Toutefois, le consommateur doit être averti de la composition réelle du produit acheté.
Or, les agents de la DGCCRF ont constaté que l'étiquetage ou la plaquette de présentation des andouillettes pur porc ne faisait pas apparaître l'incorporation et/ou de rosette, alors que ce dernier ingrédient considéré comme peu noble, a pu être utilisé ou mentionnait la présence de chaudin alors qu'il n'avait été utilisé ni dans la mêlée, ni pour servir d'enveloppe.
De même l'étiquetage des andouillettes barbecue ne mentionnait pas le fuseau utilisé et, par contre, faisait figurer le chaudin, sans préciser qu'il n'avait servi qu'à la fabrication de l'enveloppe.
Ces démarches, déjà analysées, sont constitutives du délit de tromperie sur les qualités substantielles ou la composition du produit puis du délit de publicité mensongère. Là encore, la cour considère que l'industriel a, ainsi, sciemment valorisé les produits commercialisés en omettant d'indiquer des ingrédients réputés moins nobles ou de préciser le pourcentage réel de parts plus nobles.
Les infractions poursuivies sont donc toutes constituées tant à l'encontre de Monsieur Didier A, président directeur général de la SA Etablissements A. Terroir, mais aussi à l'encontre de la personne morale pour le compte de laquelle il les a commises.
La cour considère que les peines d'amende ordonnées par les premiers juges permettent de sanctionner des procédés industriels déloyaux et trompeurs pour les consommateurs, avec une partie assortie du sursis qui tient compte de l'absence d'antécédents des personnes condamnées.
La cour confirme donc le jugement entrepris en toutes ses dispositions.
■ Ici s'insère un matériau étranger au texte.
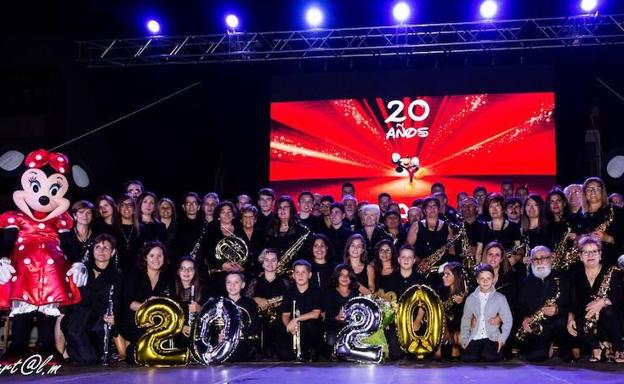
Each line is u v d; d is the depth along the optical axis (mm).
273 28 11758
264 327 7395
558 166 12898
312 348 6992
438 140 12531
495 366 6254
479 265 6957
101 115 12609
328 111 12844
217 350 6582
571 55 12453
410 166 12555
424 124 12578
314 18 11148
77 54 12500
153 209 7871
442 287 7238
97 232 7504
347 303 6816
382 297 7094
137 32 11906
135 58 11781
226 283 7062
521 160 12312
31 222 6723
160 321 6602
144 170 13047
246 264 7762
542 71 12359
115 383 5223
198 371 6004
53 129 12477
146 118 12922
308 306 7086
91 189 8055
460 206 8305
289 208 7926
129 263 7488
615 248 7152
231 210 7902
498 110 12414
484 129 12430
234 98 13438
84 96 12570
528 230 7574
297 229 7938
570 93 12789
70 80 12547
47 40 12602
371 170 12664
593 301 6461
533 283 6797
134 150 12906
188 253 7871
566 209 7555
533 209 7477
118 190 12766
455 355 6977
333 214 8156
Dispositif : LA COUR, Statuant publiquement et par arrêt contradictoire à l'égard de Didier A et de la SA Établissements A. Terroir prise en la personne de son représentant légal ; "Reçoit Didier A, la SA Établissements A. Terroir prise en la personne de son représentant légal et le Ministère public en leur appel respectif ; "Confirme le jugement entrepris en toutes ses dispositions ; "Le président a averti les condamnés que si dans le délai de 5 ans à compter du prononcé de cette peine, ils commettaient à nouveau un crime ou un délit suivi d'une nouvelle condamnation sans sursis, cette dernière condamnation entraînera l'exécution de la présente condamnation avec sursis, sans confusion possible. A l'inverse en l'absence dans le même délai, de nouvelle condamnation de cette nature, la présente condamnation sera réputée non avenue ; "La présente décision est assujettie à un droit fixe de procédure d'un montant de 120 euro dont est redevable chacun des condamnés ; "Le président avertit les condamnés que, s'ils s'acquittent du montant de l'amende et du droit fixe dans le délai d'un mois dans les conditions posées par l'article 707-2 ou l'article R55-1 du Code de procédure pénale, ce montant sera diminué de 20 % sans que cette diminution puisse excéder 1 500 euros ; "Le président informe les condamnés que le paiement de l'amende ne fait pas obstacle à l'exercice des voies de recours.